Um dos benefícios trazidos pela solução, segundo o diretor, foi o aumento na satisfação dos usuários, redução no volume de mensagens com conteúdos anexados, mais agilidade na hora de encontrar informações e elevação da produtividade.

“Somos uma empresa de consultoria. Não temos produto ou fábrica. Temos pessoas. O que fazemos é usar nossa base de conhecimento para que as pessoas colaborem e melhorem os serviços aos clientes”, cita.

Neves afirma que a adoção do sistema do Google não teve como objetivo a substituição de outras ferramentas. “Nosso foco principal foi a busca por benefícios de negócio”, comenta, afirmando que alguns profissionais, de acordo com a demanda, ainda utilizam tecnologias como IBM Lotus ou Microsoft Office para suas atividades.

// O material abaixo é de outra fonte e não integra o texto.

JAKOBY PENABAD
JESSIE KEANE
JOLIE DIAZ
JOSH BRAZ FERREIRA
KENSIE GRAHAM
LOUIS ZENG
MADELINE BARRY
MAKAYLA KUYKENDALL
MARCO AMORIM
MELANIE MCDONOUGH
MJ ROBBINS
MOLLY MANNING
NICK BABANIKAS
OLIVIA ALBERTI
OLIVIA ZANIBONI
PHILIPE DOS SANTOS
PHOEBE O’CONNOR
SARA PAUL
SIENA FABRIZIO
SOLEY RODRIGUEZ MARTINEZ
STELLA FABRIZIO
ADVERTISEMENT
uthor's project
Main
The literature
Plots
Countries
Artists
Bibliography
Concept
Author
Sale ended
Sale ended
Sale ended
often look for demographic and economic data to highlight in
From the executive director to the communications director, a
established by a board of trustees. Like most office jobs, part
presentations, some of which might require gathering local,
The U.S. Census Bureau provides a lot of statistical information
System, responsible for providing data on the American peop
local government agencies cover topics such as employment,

O diretor conta que o projeto do Apps for Works considerou análise para identificar como as tecnologias poderiam melhorar processos de negócio, independente do fornecedor. O equilíbrio, indica, passou por um estudo de transformação a fim de compreender como a tecnologia impactaria positivamente no futuro dos negócios.

Aliás, ele observa esse como um fator interessante relativo à evolução no discurso para venda de ferramentas cloud. Se no passado, havia uma inclinação maior para defender a migração para a nuvem defendendo aspectos e benefícios da tecnologia, agora isso não é mais assim tão válido.

“Quando conversamos com um cliente apresentamos a visão de transformação trazida pelas tecnologias como algo perceptível nos resultados. Os executivos das áreas usuárias saem mais entusiasmados que os CIOs. Na prática, a grande fortaleza é a capacidade de tradução da tecnologia no processo de negócio”, conclui.